▶ **WHAT TO DO**
[1] In the text on prompt bleed, which model is described as the best balance of speed and tool calling?
[2] Retype the text on prompt bleed from "# For legacy" up to and including "model, and type.".
[3] Extend the text on prompt bleed from where it stops.

A deterministic, zero-LLM-call defense against prompt bleed. After parsing tool arguments:

  1. Check if any arg value exactly matches the parameter description → replace with raw user message
  2. Check if ≥3 words from the description appear in the arg value → replace with user message

This is especially effective for single-field tools like web_search where the model might output {"query": "Search query string"}.


Prerequisites

  • Node.js 18+ and Ollama
  • ripgrepsudo apt install ripgrep
curl -fsSL https://ollama.com/install.sh | sh

# For ReAct mode (native tool calling):
ollama pull qwen2.5:latest

# For legacy mode (prompt-based):
ollama pull qwen2.5-coder:1.5b

Quick Start

npm install
npm run dev

Open http://localhost:3000. Enter your Ollama URL, connect, pick a model, and type.

Model Recommendations

Model Mode Notes
qwen2.5:latest ReAct Best balance of speed + tool calling
llama3.2:latest ReAct Strong tool calling, slightly slower
qwen2.5-coder:1.5b Legacy Fast but no native tool calling
qwen2.5-coder:7b Either Can work in both modes

Quick prompts to try

  • "What's the weather in Tokyo?"

▶ **RECORDS SUPPLIED**
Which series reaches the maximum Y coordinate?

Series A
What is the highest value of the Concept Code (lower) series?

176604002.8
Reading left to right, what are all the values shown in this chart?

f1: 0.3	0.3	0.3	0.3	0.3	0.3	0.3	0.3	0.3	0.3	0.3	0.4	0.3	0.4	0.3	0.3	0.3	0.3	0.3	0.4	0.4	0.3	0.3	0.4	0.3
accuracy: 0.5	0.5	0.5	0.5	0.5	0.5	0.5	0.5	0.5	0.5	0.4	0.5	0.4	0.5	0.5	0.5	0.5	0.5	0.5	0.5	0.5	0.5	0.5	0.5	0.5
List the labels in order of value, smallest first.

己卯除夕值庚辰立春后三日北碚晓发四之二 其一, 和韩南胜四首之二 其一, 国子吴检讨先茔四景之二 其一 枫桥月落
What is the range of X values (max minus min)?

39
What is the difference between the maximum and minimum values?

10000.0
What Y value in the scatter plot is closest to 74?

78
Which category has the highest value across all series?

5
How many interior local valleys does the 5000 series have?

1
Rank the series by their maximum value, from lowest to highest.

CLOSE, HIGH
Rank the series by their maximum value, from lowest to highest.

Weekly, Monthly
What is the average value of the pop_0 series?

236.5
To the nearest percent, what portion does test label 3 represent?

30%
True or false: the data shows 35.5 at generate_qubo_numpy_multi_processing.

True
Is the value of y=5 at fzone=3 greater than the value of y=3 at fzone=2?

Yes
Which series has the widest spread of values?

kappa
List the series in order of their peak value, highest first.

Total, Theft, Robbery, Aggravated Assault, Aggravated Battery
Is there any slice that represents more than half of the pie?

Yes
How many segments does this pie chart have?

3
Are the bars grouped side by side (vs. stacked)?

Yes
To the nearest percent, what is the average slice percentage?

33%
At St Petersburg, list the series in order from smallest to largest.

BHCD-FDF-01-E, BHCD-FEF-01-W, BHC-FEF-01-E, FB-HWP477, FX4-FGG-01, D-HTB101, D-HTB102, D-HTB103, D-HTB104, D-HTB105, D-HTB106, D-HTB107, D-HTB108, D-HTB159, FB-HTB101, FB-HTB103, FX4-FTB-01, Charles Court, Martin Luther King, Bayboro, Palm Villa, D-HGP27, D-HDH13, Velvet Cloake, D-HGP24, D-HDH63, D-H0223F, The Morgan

▶ **SET OF ANSWERS**
[1] qwen2.5:latest

[2]
# For legacy mode (prompt-based):
ollama pull qwen2.5-coder:1.5b

Quick Start

npm install
npm run dev

Open http://localhost:3000. Enter your Ollama URL, connect, pick a model, and type.

[3]
  • "Calculate 2^10 + sqrt(144)"
  • "Search the web for latest AI news"
  • "Find the auth function and explain how it works"
  • "Search codebase for API routes, then read the handler"

Project Structure

src/
├── app/
│   ├── api/
│   │   ├── chat/route.ts            # POST — SSE (auto-selects ReAct or legacy)
│   │   └── models/route.ts          # GET — proxy to Ollama /api/tags
│   ├── globals.css
│   ├── layout.tsx
│   └── page.tsx                      # Myth UI with debug panels
└── lib/
    ├── tools.ts                      # 11 tool definitions with Zod schemas
    ├── tool-schemas.ts               # Zod → OpenAI function format converter
    ├── ollama.ts                     # Dual-endpoint client (/api/ + /v1/)
    ├── pipeline.ts                   # ReAct loop + legacy fallback + guardrail
    └── prompts.ts                    # All system prompts

scripts/
└── auto.py                           # Standalone Python MCP client

API Reference

POST /api/chat

{
  "baseUrl": "http://localhost:11434",
  "model": "qwen2.5:latest",
  "message": "What's the weather in Tokyo?"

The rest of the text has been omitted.